For Sophie Binet, the general secretary of the CGT, “the month of December promises to be red” on the social front, “and it’s not Santa’s red”. On the occasion of a press conference dedicated to the preservation of jobs in industry in the face of the wave of social plans affecting the sector, the trade unionist called on Wednesday, November 27, the employees threatened with dismissal “to go on strike now and occupy their factory”, without waiting for the day of strike organized by the union on a national scale on December 12. This will be an opportunity for the CGT to support rallies of employees in front of industrial sites in danger, prefectures and even perhaps in front of Bercy. The different branches of the union have also planned other employee mobilizations throughout the month of December.
This tone and these offensive approaches aim to support the union’s request to the government to put in place an emergency plan for the industry, while Prime Minister Michel Barnier is expected to unveil it on Friday, November 29, during a trip to Limoges , first measures to deal with social plans, according to Les Echos.
Nearly 30,000 job losses anticipated in industry
For the CGT, announcements of job cuts have accelerated in recent months with more than 120 plans over the period from July to November 2024, including just under 100 between September and November. In total, the union has identified 286 job reduction plans between September 2023 and November 2024. In the industry, 28,832 jobs are threatened or have been eliminated over this period, by withdrawing the workforce of temporary workers and subcontractors . Including the indirect jobs linked to these eliminated or suspended positions, the CGT adds between 57,000 and 130,000 affected jobs. For the union, this count reflects in particular “the industrial breakdown underway in the automobile sector”, with more generally 13,000 direct jobs threatened or eliminated in metallurgy and more than 7,000 in chemicals.
These figures should be considered with caution, because the study counts, for example, 2,000 jobs threatened at GRDF, but this volume of jobs would in reality be threatened over a period of four years. And the figure is contested by management, which instead cites 300 jobs affected. “The nature of the eliminated or threatened jobs identified by the CGT is not systematically known and may include a portion of temporary jobs in particular,” the study specifies. But for Sophie Binet, the figures for her organization are underestimated in any case, due to the absence of CGT union representatives in many companies.

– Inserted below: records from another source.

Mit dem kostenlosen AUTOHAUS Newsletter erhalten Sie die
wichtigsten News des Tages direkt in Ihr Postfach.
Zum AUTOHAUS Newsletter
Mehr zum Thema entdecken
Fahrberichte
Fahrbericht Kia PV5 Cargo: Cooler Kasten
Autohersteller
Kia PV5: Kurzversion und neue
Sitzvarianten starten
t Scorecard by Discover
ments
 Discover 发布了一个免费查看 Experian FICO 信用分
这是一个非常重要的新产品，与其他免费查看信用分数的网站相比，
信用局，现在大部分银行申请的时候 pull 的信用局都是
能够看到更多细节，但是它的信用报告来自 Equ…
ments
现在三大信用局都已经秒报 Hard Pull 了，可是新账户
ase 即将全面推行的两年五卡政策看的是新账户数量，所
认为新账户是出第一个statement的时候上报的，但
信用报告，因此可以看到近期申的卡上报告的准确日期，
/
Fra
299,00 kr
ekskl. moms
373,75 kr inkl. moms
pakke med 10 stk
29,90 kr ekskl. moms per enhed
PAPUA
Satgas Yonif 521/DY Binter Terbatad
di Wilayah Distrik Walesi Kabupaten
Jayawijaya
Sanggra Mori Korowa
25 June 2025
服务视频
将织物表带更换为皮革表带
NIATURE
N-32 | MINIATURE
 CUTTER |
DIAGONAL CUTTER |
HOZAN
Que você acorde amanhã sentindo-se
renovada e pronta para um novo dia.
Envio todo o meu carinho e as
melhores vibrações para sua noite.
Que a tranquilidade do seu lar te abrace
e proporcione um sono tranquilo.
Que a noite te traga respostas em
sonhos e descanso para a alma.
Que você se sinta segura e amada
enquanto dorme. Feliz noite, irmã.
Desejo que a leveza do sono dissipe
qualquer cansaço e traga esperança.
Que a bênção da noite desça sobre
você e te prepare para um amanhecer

The State shareholder expected at the turning point by the CGT
Faced with this observation, “we must act immediately” so as not to “lose our industry”alerted the union official. The CGT came up with a three-step response. Its emergency plan includes multiple measures, such as lowering the threshold for applying the Florange law of March 2014 to all companies with more than 50 employees, while the current obligation to find a buyer is today applies to companies with more than 1000 employees. This measure would be coupled with a ban on any reduction in workforce during the process, with possible recourse to partial unemployment for employers lacking cash flow, and a possibility for staff representatives to contact Bpifrance to study a possible participation of the public bank in a takeover project.
The CGT also calls on the State to position itself “as a guarantor of the future of our industrial heritage” by entering into the capital of industries in difficulty, up to the implementation of nationalizations, or by intervening more energetically in large groups where he is a shareholder. The CGT, for example, has Arkema in its sights, 7.2% of whose capital was held by the Bpifrance Lac 1 fund at the end of 2023. The union would see this company buying its supplier Vencorex, in receivership since last September.
A French but also European battle
Secondly, the union calls on the government to organize industry meetings to arrive at a bill proposed by parliamentarians, outside the National Rally, in order to succeed in reindustrialization. For the CGT, this legal text would be an opportunity to take up its proposals to make principals responsible in relation to subcontractors, for example that of integrating representatives of the latter into the group committees of large companies. This legislative vehicle could also take up the idea defended by Sophie Binet of professional and environmental social security.
Finally, the CGT intends to defend an “upward” harmonization of social and environmental standards at the European level and modulate customs duties abroad based on compliance with these standards. But while the Minister Delegate in charge of Industry Marc Ferracci presents this Thursday, November 28 in Brussels France’s proposals to respond to the challenge of competitiveness of the continent and in particular of its steelmakers, “focusing on Europe should not prevent us from providing answers at the national level”, warns Sophie Binet.